The Haunted House will be open again next Friday and Saturday nights (October 29, 30) from 6:30 -9:00pm. If you are interested in making a trip to Annapolis Royal, there is quite a bit of Halloween inspired fun with Goblets and Goblins at the Historic Gardens, a live presentation of Robin Hood at King's Theatre and the Annapolis District Drama Group's presentation of Murder in the Cathedral at St. Luke's Church.

All for now,
RGS (Ghost Pirate)

Thursday, October 21, 2010

Changing Views of the Annapolis Basin

Tonight was the night of the Annapolis Heritage Society Annual General Meeting so this post will tend toward pictures more than words. As I usually do at the end of an AGM, I am feeling both tired and a bit brain dead. Lack of mental acuity aside, I would like to take the opportunity to welcome our four new board members and thank our three retiring members. I should also take the opportunity to thank Janice Slaunewhite and Wayne Smith from North Hills Museum for their roles in tonight's meeting.

Thankfully, I have a few pictures which have been waiting for a chance to be downloaded from my camera. The two sets of images in tonight's post were taken earlier this week on the Annapolis Royal waterfront about 16 hours apart. With the O'Dell House Museum located on the waterfront I have been able to see many different versions of this view. It is quite rare to see a perfect mirror image of Granville Ferry like I did the other day. Usually there is some ripple or wave to interrupt the scene. Likewise, while I have seen and photographed a great number of sunsets from this location, I still find it amazing to see a sunset with colours shooting across the sky.

All for now,

Tuesday, October 19, 2010

Annapolis Heritage Society AGM 2010

It is once again time for the Annapolis Heritage Society's annual general meeting. Could it only be a year since we last gathered to discuss the activities and upcoming events of the AHS? Evidently it is because my calendar tells me that the meeting will be held at North Hills Museum (5065 Granville Road, Granville Ferry) on October 21 at 7:00pm. The AGM is an excellent opportunity to learn about what the AHS has been up to and what we have planned for the future. This is also a great chance to meet the people who give their time and energy to preserving heritage in the Annapolis Royal region. You could also be among the first people to meet the incoming AHS board as they are elected.

Our presenter for the evening is Wayne Smith who works as an interpreter at North Hills Museum. Wayne has just finished his first season with us but he has a deep background in the decorative arts. Wayne will be drawing on some of his previous work experience with the National Gallery of Canada when he discusses the North Hills Museum collection and potential programming opportunities. This should be an interesting evening and a fresh look at how we could present parts of our story to museum visitors.

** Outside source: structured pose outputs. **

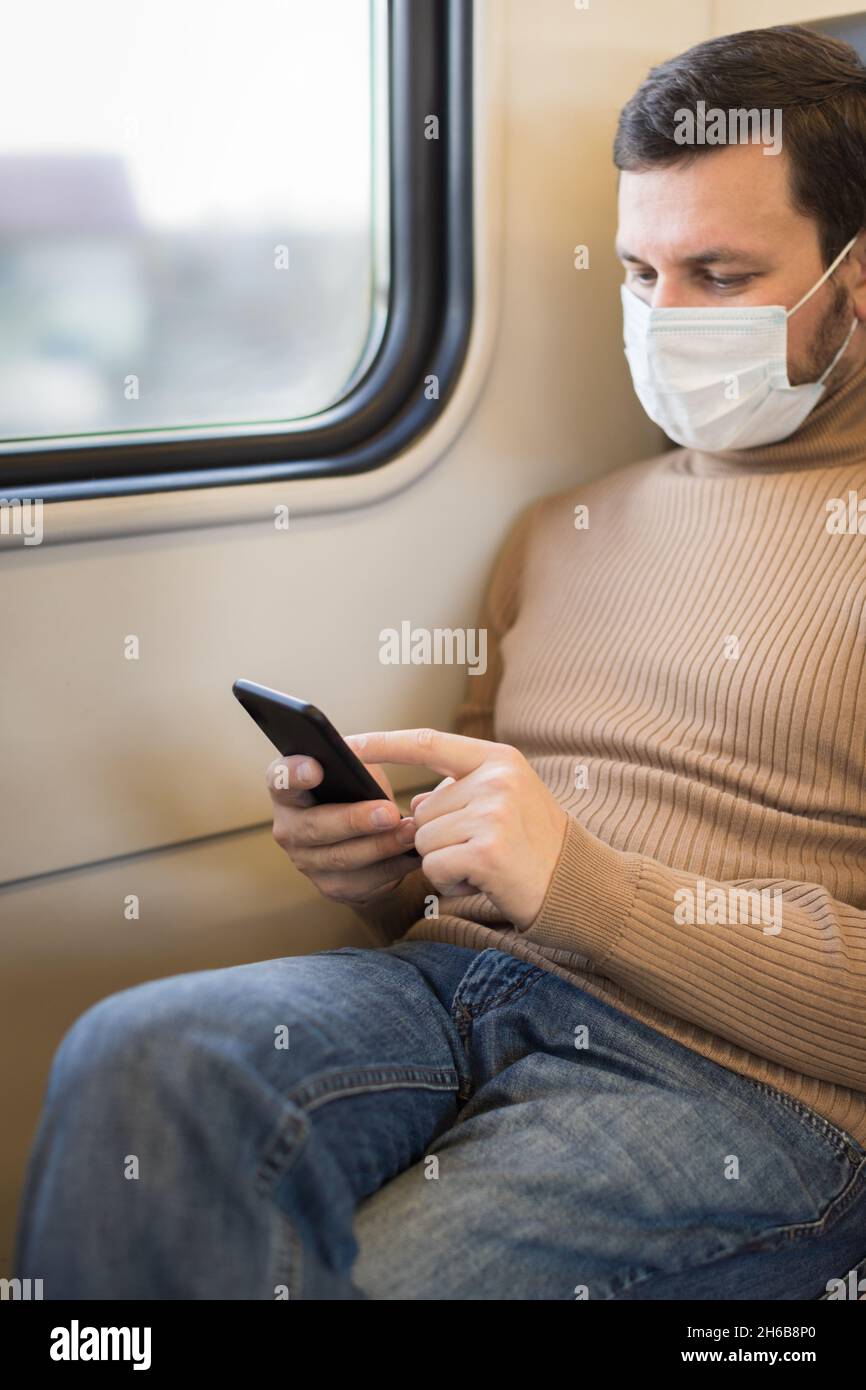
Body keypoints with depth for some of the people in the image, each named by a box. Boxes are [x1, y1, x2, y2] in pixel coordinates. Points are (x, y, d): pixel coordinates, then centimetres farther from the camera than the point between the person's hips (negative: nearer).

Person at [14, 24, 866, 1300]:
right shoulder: (559, 531, 22)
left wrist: (585, 886, -17)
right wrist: (376, 866, 2)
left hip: (738, 1083, -4)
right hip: (457, 981, 5)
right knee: (135, 1057, -26)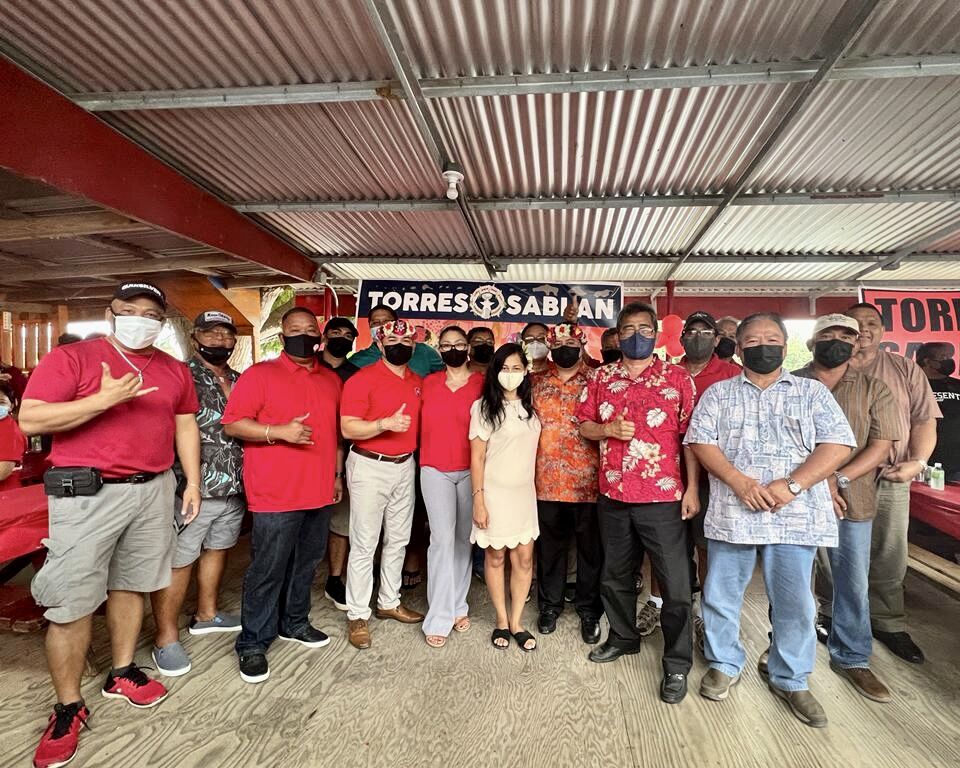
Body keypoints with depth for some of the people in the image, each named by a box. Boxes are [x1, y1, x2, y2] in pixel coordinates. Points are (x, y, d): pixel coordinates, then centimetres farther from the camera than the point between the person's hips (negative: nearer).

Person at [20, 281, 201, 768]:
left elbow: (185, 425, 15)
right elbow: (30, 420, -12)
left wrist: (192, 481, 10)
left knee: (130, 585, 15)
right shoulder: (70, 358, -4)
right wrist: (104, 399, -22)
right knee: (71, 601, 1)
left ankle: (122, 673, 32)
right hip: (87, 493, -4)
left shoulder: (174, 370, 10)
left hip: (154, 489, 5)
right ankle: (68, 706, 17)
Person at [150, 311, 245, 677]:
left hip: (233, 488, 7)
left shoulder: (239, 381, 12)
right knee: (178, 562, 2)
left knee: (217, 550, 20)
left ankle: (206, 613, 39)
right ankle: (166, 637, 17)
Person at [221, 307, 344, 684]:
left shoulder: (331, 379, 12)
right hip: (276, 494, -5)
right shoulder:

The image in today's post comes from the Charlotte Perkins collection at the AHS Archives. It really does not have much to do with the AGM but it was a cheerful image of people enjoying a picnic. I believe that the photograph was taken about 1915.

All for now,

Sunday, October 17, 2010

Ghosts and Sunsets

As I sometimes do, I found myself in Annapolis Royal just before sunset this evening. I was meeting people at the Sinclair Inn Museum so that we could take a look at the site in the darkness. While the last sentence may not initially make sense, it becomes more coherent when you realize that we have been setting up a haunted house in the museum over the past week. We needed to see how the decorations looked in the darkened atmosphere of the museum at night. I am quite excited about the haunted house and there will doubtlessly be more about this later in the week.

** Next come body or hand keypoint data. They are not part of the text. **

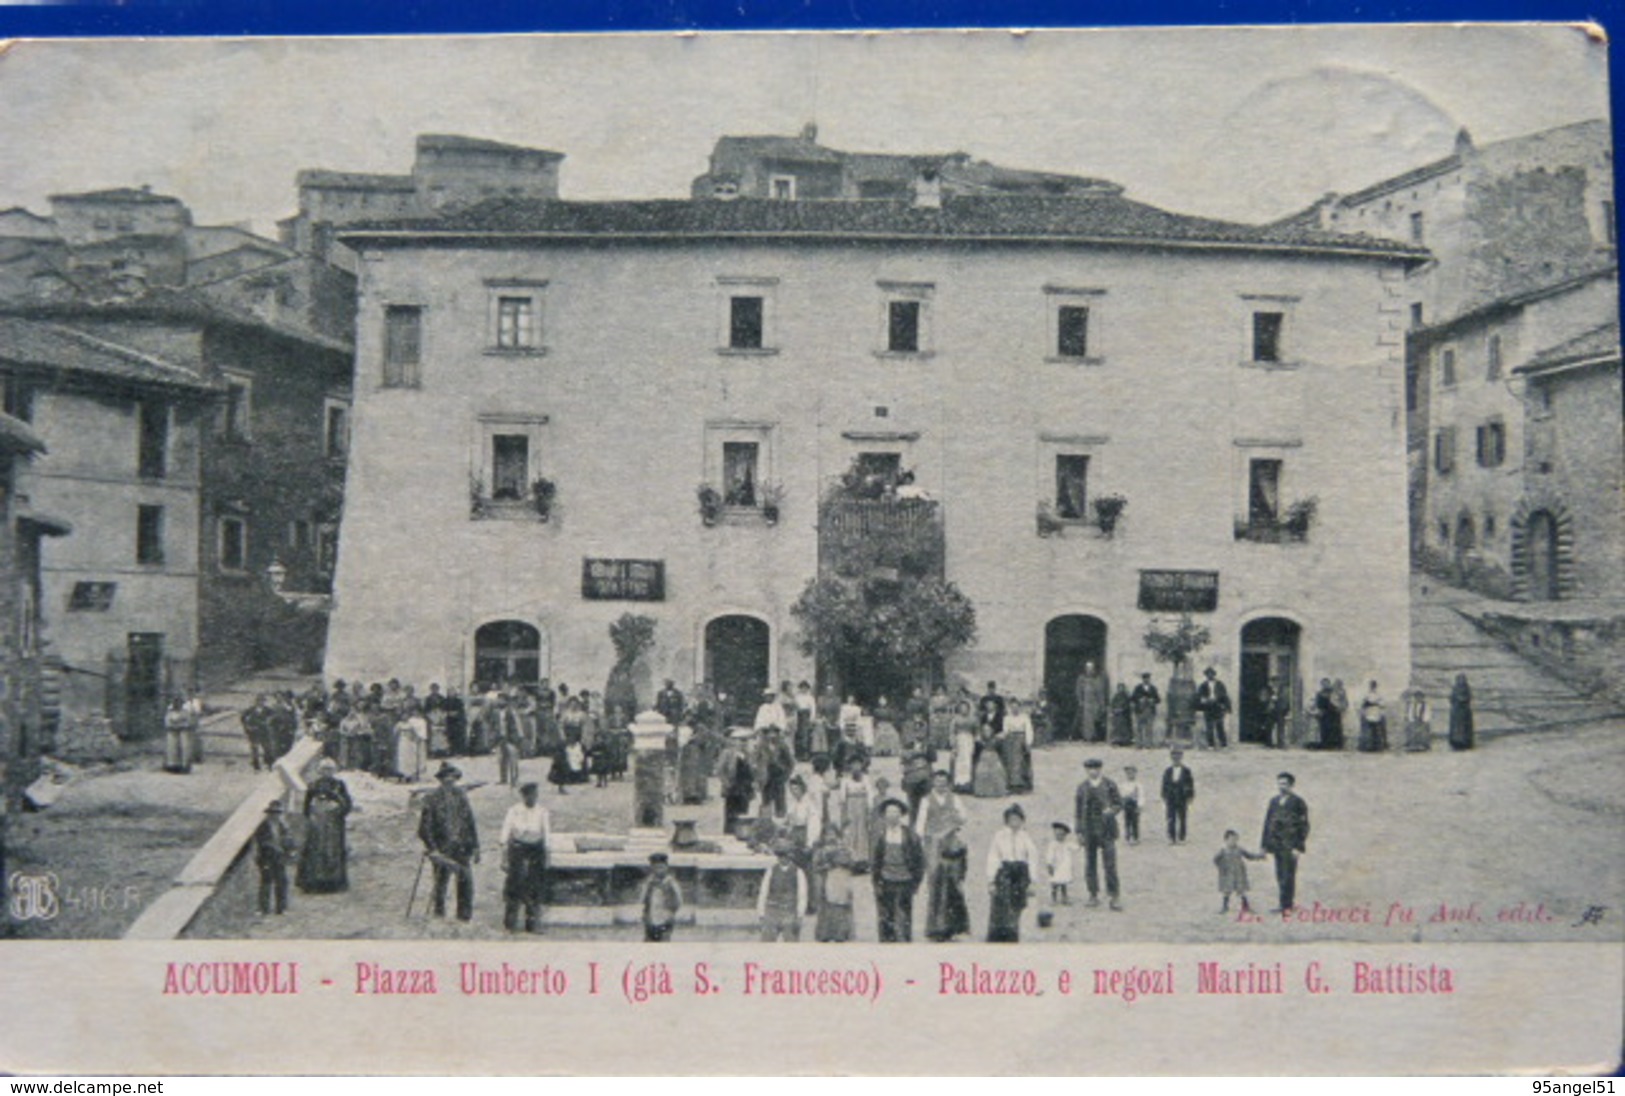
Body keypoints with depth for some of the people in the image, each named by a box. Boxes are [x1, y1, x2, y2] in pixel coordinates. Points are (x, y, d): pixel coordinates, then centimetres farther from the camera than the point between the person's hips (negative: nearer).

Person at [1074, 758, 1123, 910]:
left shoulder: (1109, 786, 2)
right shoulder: (1082, 788, 8)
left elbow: (1119, 803, 6)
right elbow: (1079, 811, 10)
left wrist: (1111, 810, -17)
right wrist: (1079, 832, 7)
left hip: (1106, 830, -2)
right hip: (1089, 832, 2)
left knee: (1110, 864, -8)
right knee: (1090, 864, 5)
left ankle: (1112, 897, -5)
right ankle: (1094, 895, 15)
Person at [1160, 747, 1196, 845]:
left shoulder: (1186, 772, 0)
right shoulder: (1167, 771, 6)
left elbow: (1190, 787, 1)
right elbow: (1164, 787, 8)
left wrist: (1189, 800, -3)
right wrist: (1164, 801, 5)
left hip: (1182, 800, -1)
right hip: (1170, 800, 2)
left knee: (1182, 820, 2)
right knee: (1171, 820, -3)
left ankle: (1181, 839, 7)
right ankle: (1171, 839, 0)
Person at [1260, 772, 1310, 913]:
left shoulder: (1298, 802, -5)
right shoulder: (1274, 801, 13)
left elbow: (1304, 826, -7)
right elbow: (1268, 823, 15)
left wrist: (1298, 847, -14)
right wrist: (1265, 843, 11)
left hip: (1290, 846, -6)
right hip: (1277, 845, 6)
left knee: (1288, 876, -8)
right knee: (1280, 875, 7)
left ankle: (1286, 906, -5)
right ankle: (1286, 904, 14)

While I was waiting I realized that there was going to be a very pretty sunset. I grabbed my camera and made my way to the boardwalk. With autumn creating a orange blanket of leaves on the top of the north mountain, the golden light of the sunset was stunning. I also had a pleasant five minute conversation with a local lady where I learned many of the details of her life stretching back some 80 years. It is amazing what you can see and learn on a quiet Sunday evening in Annapolis Royal.